** Opening INPUT MATERIAL block **

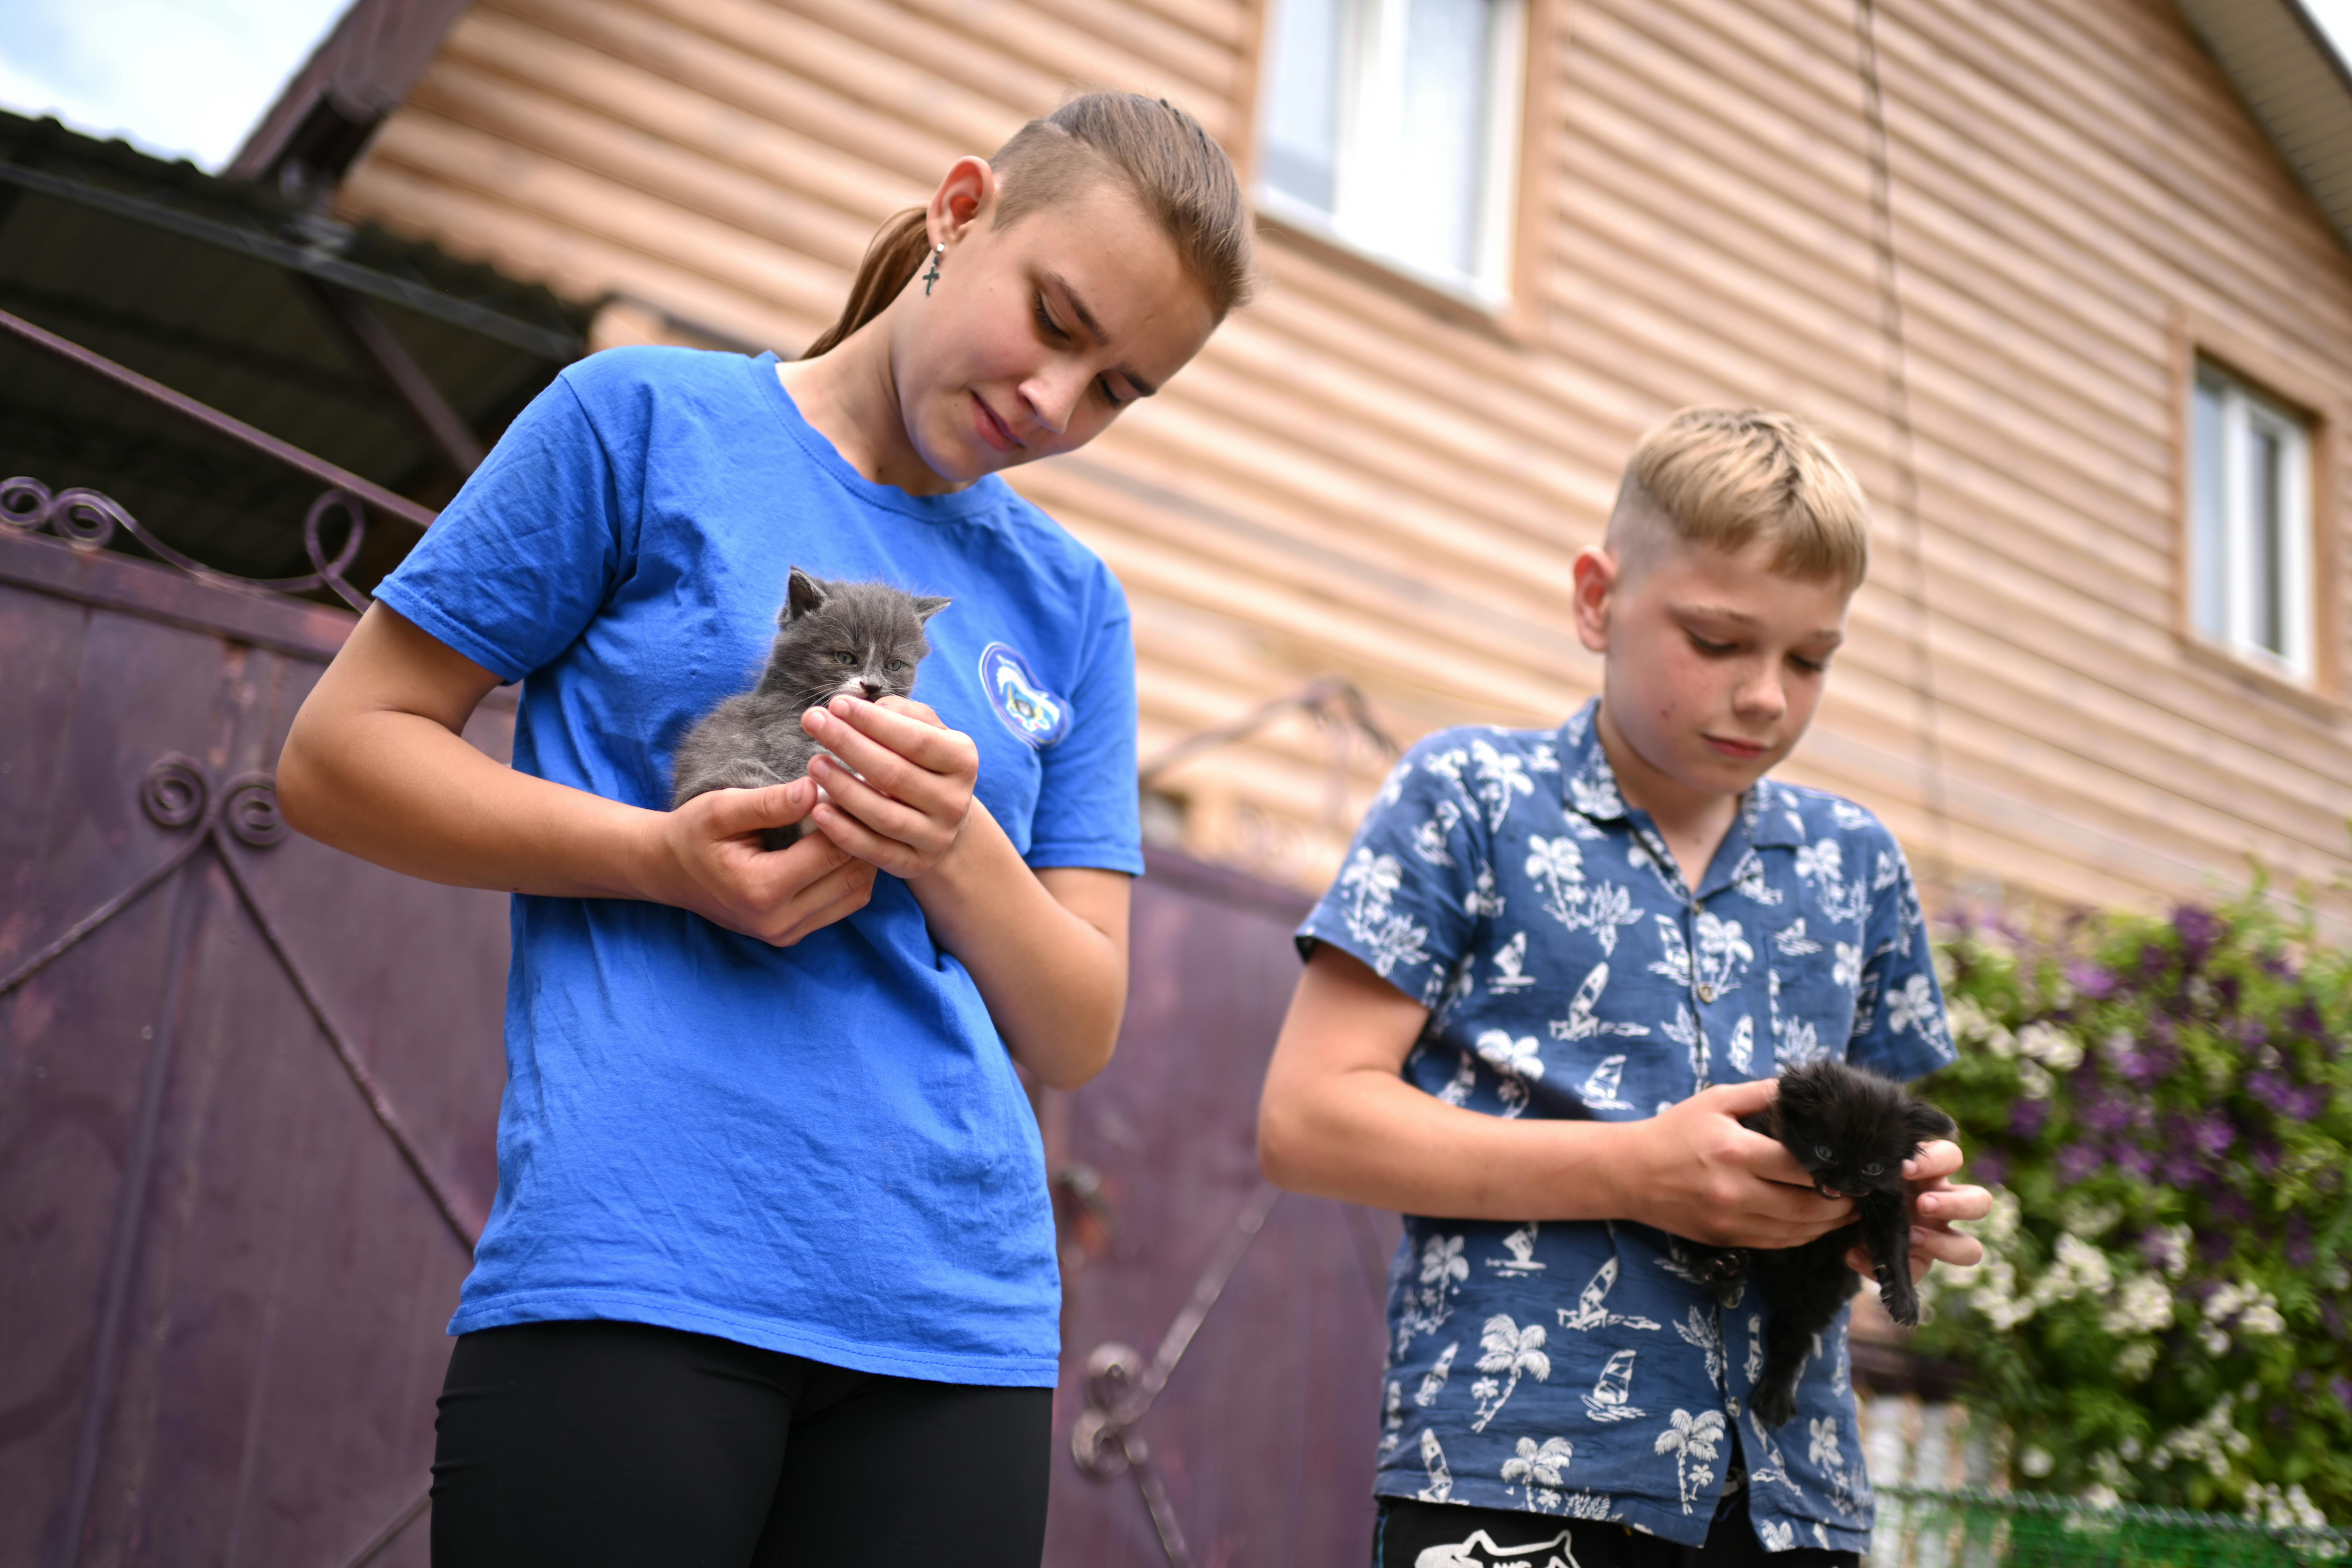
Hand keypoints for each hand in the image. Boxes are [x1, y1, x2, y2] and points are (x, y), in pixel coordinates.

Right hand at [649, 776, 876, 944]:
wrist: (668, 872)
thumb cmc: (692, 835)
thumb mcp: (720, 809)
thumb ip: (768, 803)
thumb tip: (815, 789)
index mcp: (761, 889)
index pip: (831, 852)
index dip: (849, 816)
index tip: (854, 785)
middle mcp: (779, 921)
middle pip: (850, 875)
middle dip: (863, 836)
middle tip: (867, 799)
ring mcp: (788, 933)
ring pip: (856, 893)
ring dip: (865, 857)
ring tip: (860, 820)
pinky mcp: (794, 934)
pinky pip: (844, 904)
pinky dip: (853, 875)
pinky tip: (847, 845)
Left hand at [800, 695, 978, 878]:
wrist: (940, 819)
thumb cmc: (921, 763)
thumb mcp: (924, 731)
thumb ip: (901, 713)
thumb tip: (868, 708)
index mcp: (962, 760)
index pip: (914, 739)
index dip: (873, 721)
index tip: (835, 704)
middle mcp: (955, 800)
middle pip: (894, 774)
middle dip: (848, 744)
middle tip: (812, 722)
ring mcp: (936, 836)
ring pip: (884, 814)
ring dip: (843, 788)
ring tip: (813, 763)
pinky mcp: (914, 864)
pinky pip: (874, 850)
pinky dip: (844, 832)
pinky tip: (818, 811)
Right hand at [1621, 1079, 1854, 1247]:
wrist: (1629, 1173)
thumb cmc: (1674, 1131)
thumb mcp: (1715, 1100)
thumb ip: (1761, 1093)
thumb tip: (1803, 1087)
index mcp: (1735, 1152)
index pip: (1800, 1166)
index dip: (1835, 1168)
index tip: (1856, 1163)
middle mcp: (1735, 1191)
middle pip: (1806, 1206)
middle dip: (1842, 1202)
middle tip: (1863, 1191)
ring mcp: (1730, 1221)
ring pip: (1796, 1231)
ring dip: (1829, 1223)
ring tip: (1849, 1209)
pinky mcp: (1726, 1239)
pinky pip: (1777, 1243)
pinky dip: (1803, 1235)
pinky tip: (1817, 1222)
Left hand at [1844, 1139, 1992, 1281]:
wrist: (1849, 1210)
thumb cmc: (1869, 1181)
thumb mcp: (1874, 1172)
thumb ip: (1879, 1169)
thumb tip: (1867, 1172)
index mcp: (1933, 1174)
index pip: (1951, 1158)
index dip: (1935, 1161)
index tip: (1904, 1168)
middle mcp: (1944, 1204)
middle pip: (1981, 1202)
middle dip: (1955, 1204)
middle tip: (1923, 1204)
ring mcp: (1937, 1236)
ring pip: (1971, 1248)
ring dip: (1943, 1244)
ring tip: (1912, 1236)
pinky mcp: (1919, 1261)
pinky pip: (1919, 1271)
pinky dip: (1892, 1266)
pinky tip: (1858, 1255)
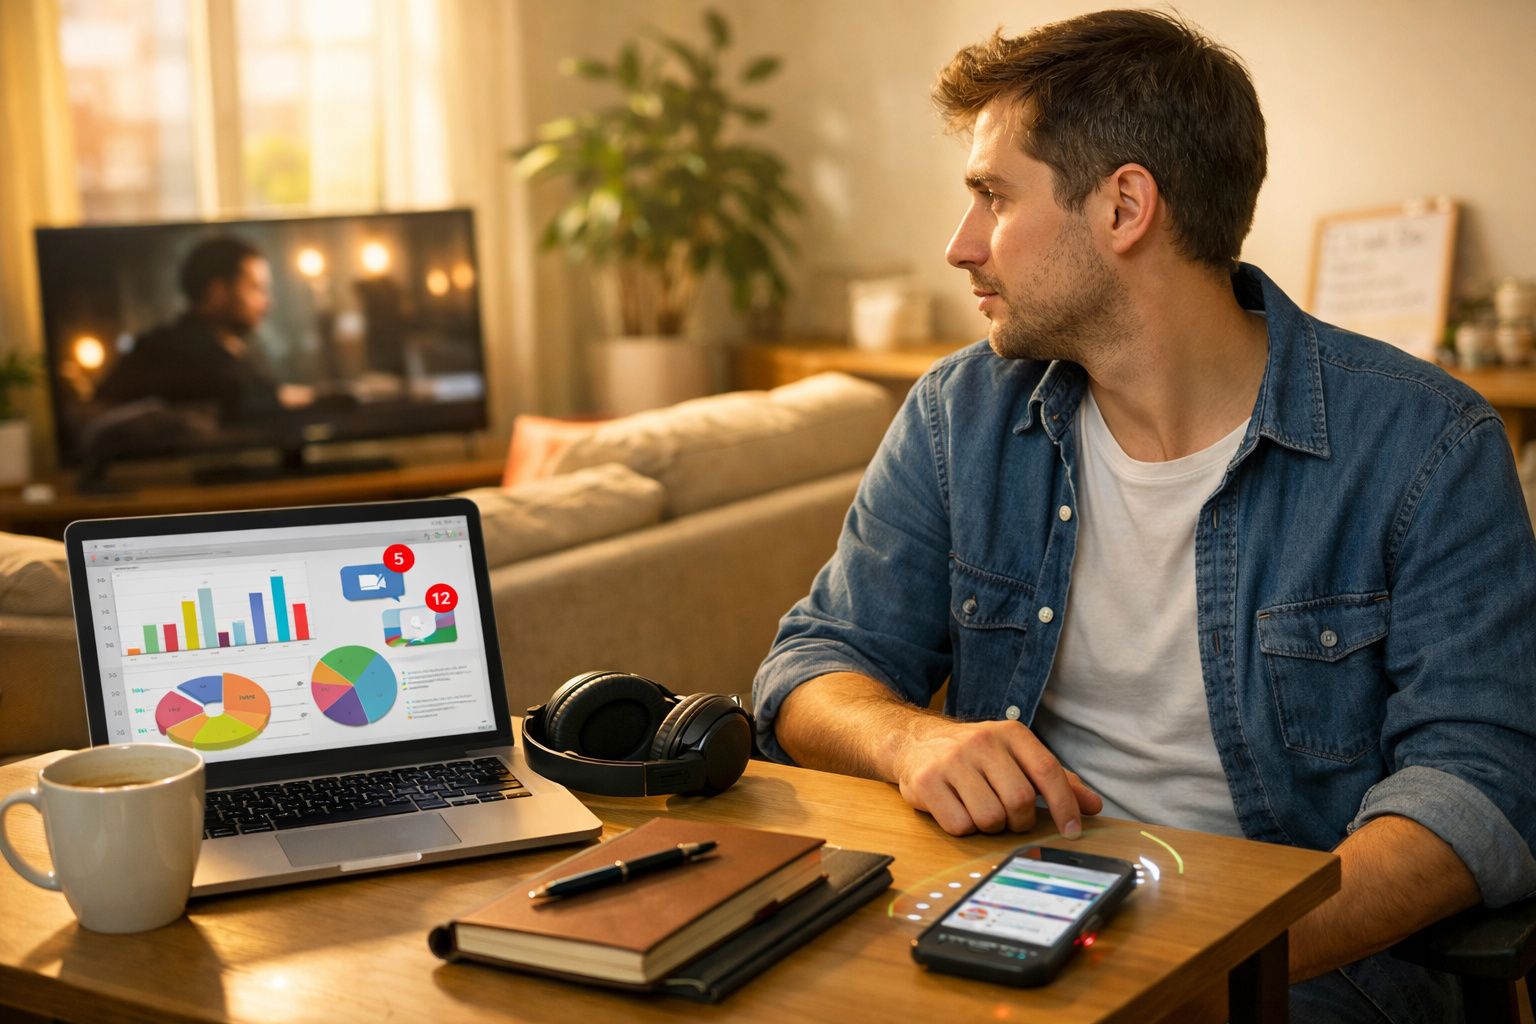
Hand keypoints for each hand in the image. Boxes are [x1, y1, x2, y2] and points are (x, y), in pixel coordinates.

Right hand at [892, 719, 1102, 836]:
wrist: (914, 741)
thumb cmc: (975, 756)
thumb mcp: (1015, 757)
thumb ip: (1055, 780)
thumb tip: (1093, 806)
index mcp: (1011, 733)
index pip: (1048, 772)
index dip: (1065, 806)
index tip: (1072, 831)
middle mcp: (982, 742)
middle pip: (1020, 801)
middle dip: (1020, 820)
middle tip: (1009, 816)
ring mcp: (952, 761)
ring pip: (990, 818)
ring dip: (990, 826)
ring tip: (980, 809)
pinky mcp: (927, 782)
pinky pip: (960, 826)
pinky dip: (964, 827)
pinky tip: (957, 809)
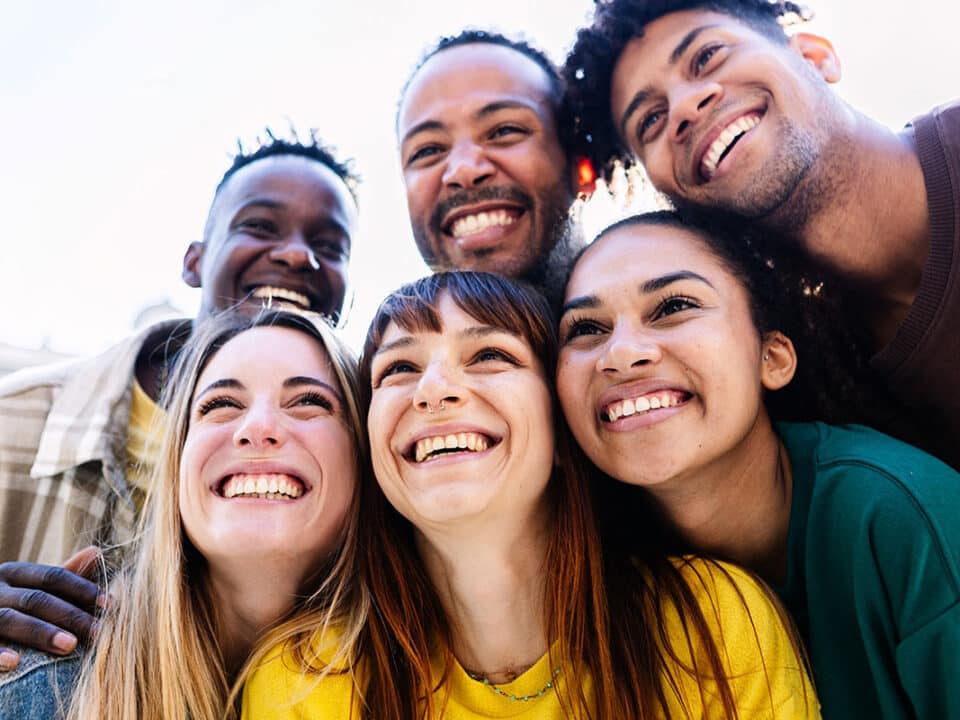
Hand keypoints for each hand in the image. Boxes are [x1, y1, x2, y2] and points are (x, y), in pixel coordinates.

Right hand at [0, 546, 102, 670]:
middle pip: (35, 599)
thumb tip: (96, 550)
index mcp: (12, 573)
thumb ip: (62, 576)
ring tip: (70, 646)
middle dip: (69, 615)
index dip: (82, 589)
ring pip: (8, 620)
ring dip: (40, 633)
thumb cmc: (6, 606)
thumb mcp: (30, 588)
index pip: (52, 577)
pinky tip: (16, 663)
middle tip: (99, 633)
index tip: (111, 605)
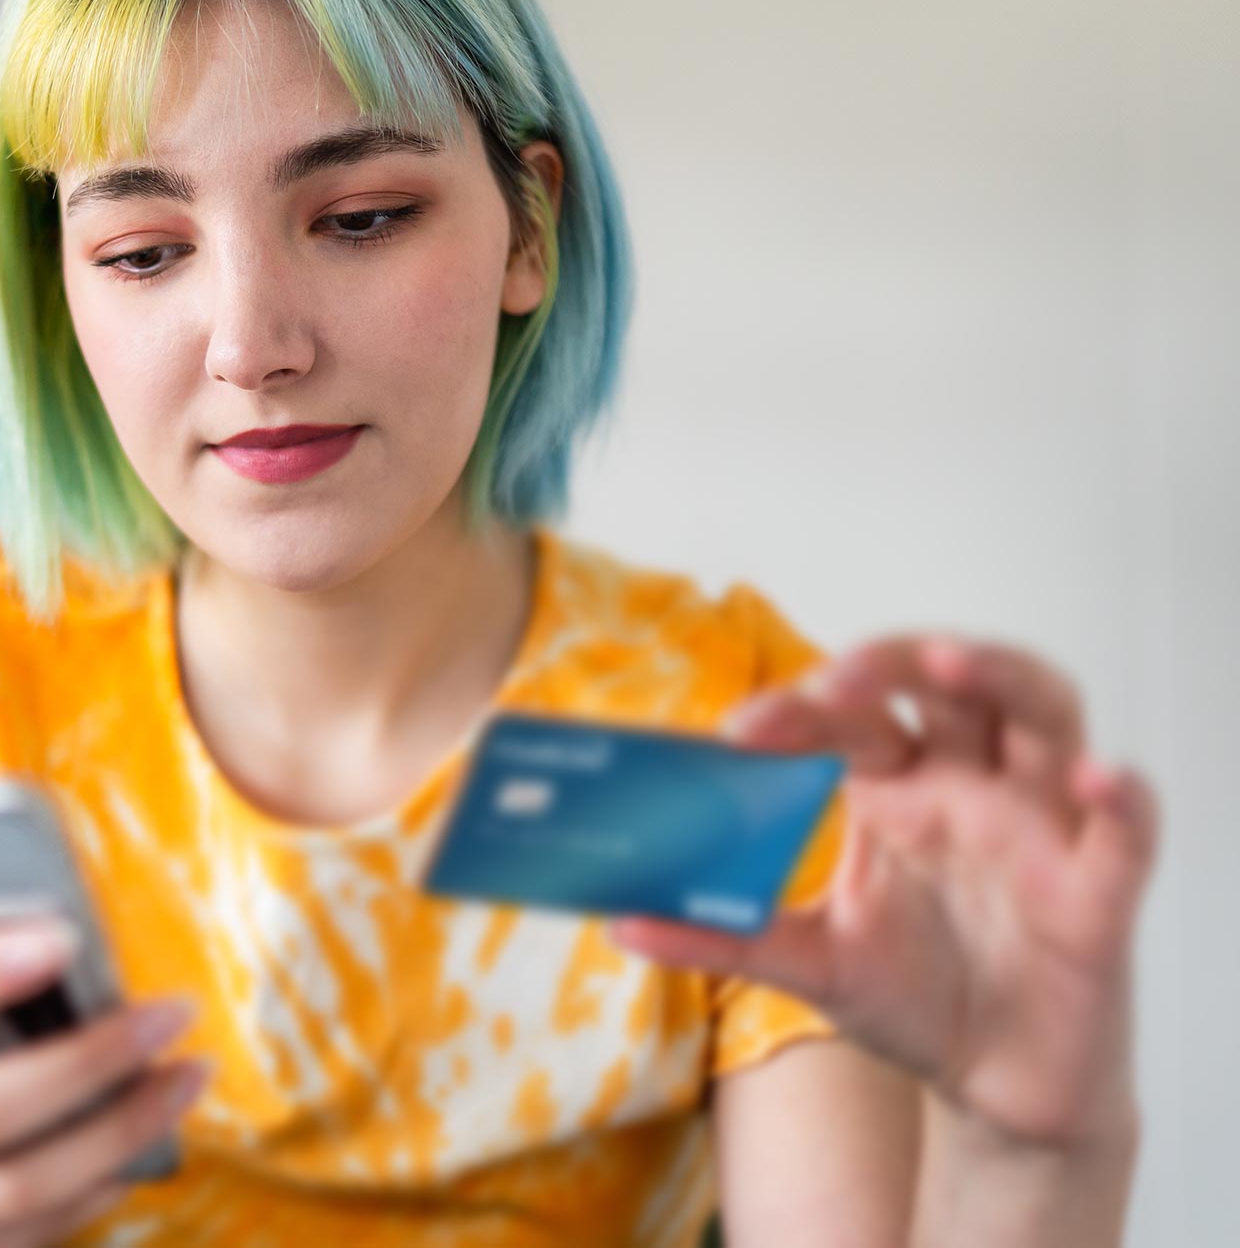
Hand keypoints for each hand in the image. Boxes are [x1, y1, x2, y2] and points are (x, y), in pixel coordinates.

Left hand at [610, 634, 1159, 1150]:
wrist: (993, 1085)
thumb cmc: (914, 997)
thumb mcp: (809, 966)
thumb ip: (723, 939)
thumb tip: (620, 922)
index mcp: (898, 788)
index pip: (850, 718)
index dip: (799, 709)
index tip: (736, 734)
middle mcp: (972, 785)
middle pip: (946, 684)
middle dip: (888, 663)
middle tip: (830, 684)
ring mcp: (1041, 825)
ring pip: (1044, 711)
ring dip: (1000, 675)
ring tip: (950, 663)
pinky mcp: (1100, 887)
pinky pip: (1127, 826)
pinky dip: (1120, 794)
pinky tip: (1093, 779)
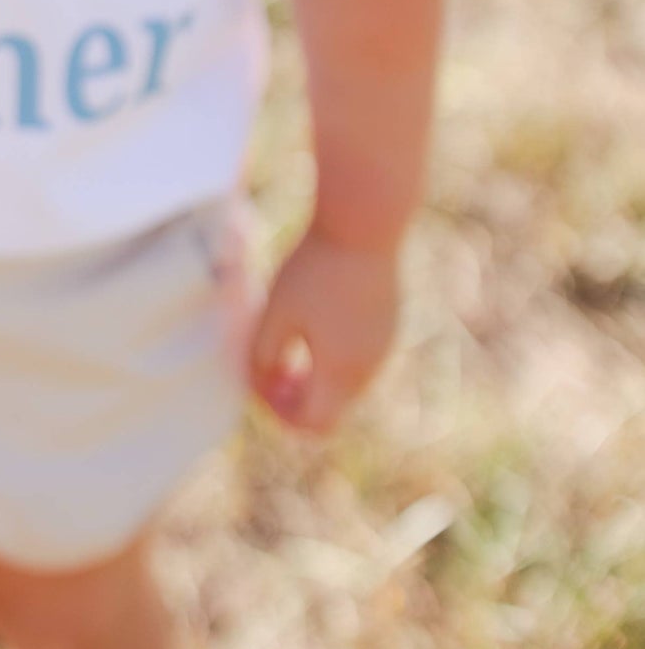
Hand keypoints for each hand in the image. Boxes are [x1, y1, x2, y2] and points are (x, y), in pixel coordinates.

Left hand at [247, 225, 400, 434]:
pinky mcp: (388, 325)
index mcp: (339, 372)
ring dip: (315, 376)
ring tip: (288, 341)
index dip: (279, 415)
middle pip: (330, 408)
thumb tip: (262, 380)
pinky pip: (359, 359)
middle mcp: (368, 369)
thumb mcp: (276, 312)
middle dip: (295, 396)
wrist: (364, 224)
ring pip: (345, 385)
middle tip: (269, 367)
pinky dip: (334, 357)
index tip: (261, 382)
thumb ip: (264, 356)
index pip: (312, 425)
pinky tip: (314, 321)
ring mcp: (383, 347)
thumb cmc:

** Closing INPUT MATERIAL block **

THE TASK:
Only the lines above starting with the line with "index dip: (1835, 1168)" and going on through the line with "thumb cmc: (975, 756)" belong in the answer; repeat them exactly, minus any picture.

WRITTEN RESPONSE:
index dip: (1835, 1168)
index tip: (1856, 1163)
middle mcp: (1735, 1191)
middle pip: (1806, 1206)
middle dip: (1842, 1202)
middle tip: (1863, 1191)
ring mcp: (1730, 1221)
ring pip: (1796, 1231)
ring dip: (1829, 1223)
ring tip: (1849, 1209)
pinky mcp: (1726, 1239)
pinky pip: (1777, 1243)
pinky dip: (1803, 1235)
pinky tip: (1817, 1222)
Left hand at [1844, 1139, 1992, 1281]:
wrist: (1849, 1210)
thumb cmc: (1869, 1181)
thumb mcp: (1874, 1172)
thumb ip: (1879, 1169)
thumb tip: (1867, 1172)
index mcp: (1933, 1174)
index pip: (1951, 1158)
index dip: (1935, 1161)
index tip: (1904, 1168)
middle mcp: (1944, 1204)
middle pip: (1981, 1202)
middle dip: (1955, 1204)
middle tip: (1923, 1204)
ring mcp: (1937, 1236)
ring pip: (1971, 1248)
ring dip: (1943, 1244)
ring tip: (1912, 1236)
pinky mcp: (1919, 1261)
pinky pip: (1919, 1271)
pinky dip: (1892, 1266)
pinky tip: (1858, 1255)
Hand keypoints for each hand in the image. Boxes are [x1, y1, x2, y2] and points are (x, y), in pixel coordinates.

Right hand at [892, 719, 1102, 836]:
wrist: (914, 741)
thumb cmc: (975, 756)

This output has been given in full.